Payday for Pruitt
McClatchy's chief dealmaker makes a tidy bonus
McClatchy Co. will pay Chief Executive Gary Pruitt a bonus of $950,000 for 2006, bringing his total compensation package to $2.5 million, the Associated Press reports. Local media watchers will recognize Pruitt as the architect of a series of deals that have turned the Twin Cities newspaper industry on its head in the last year: McClatchy's purchase of rival Knight-Ridder; the quick resale of Knight-Ridder's Pioneer Press to Hearst to be managed by Dean Singleton's Media News group; and finally last month's unexpected fire sale of the Star Tribune to a private equity firm.
In the wake of the first transactions, some 40 longtime PiPress newsroom staffers took buyouts; a number of employees in other departments were laid off--those who lacked union protection with precious little in the way of notice or cushion. Shoes have yet to drop at the Strib.
It's hard to imagine anyone's toasting Pruitt's reward in either daily's newsroom, his lofty and oft-repeated proclamations about McClatchy's commitment to journalistic excellence notwithstanding.
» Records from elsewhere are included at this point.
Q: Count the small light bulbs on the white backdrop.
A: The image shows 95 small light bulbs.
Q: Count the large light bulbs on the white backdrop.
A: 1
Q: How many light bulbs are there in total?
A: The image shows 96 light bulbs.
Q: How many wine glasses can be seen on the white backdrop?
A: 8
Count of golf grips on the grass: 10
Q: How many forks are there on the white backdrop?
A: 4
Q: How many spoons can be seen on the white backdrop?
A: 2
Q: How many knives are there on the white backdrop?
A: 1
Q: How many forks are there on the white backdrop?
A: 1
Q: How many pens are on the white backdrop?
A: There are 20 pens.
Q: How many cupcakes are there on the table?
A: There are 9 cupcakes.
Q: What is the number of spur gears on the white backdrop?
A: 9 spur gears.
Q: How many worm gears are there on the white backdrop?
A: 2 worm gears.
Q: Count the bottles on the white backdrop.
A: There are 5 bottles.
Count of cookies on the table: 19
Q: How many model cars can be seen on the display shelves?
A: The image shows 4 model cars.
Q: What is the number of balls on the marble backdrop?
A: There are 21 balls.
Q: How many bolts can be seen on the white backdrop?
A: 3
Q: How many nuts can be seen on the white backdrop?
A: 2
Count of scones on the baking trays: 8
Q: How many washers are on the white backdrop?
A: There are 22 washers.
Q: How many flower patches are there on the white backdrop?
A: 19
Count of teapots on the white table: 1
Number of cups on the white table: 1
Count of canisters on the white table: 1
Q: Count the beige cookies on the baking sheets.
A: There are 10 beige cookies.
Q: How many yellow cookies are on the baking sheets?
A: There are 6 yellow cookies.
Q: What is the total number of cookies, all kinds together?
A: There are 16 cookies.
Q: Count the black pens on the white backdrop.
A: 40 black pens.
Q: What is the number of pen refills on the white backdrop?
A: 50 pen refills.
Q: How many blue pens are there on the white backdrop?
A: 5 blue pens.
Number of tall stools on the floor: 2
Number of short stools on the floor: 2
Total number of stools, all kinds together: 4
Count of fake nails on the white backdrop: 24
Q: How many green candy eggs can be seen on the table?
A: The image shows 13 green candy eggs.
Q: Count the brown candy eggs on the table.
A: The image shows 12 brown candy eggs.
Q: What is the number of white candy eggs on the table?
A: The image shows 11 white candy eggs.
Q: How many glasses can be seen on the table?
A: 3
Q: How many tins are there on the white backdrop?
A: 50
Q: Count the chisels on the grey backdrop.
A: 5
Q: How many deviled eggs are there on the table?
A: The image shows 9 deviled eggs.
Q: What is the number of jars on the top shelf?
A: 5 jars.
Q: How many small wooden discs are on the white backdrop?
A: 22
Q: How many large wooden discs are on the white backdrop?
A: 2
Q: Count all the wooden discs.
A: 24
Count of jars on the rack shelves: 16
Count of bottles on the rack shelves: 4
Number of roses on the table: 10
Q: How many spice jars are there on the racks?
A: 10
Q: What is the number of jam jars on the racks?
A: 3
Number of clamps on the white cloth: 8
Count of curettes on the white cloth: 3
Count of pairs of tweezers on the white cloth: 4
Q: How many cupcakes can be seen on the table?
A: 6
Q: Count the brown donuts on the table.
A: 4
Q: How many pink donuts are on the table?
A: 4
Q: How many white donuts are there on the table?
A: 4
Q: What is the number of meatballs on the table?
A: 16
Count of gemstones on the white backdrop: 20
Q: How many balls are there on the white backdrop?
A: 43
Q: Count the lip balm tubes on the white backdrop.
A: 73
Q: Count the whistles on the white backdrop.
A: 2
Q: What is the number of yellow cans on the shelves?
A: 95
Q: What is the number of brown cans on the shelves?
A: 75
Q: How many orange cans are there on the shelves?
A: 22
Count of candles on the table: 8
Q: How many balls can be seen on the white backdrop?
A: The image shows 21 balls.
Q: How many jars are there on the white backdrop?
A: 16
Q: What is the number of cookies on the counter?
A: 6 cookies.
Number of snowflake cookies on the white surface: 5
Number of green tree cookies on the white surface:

Indeed, in City Pages' analysis of the Strib sale, featured on the cover three weeks ago, staffers had harsh words for Pruitt:
"Pruitt is a joke," said another newsroom source who prefers anonymity. "He said he would consider taking the company private again if the pressure for profits from Wall Street became too much. When he bought the Strib and critics said he paid too much, he said, 'I will prove them wrong over time and I look forward to doing that.' But he and McClatchy came into Minneapolis with all these promises and damaged two newspapers, us and the Pioneer Press."
Hard to imagine news of his million-dollar bonus has sparked healing feelings on Portland Avenue.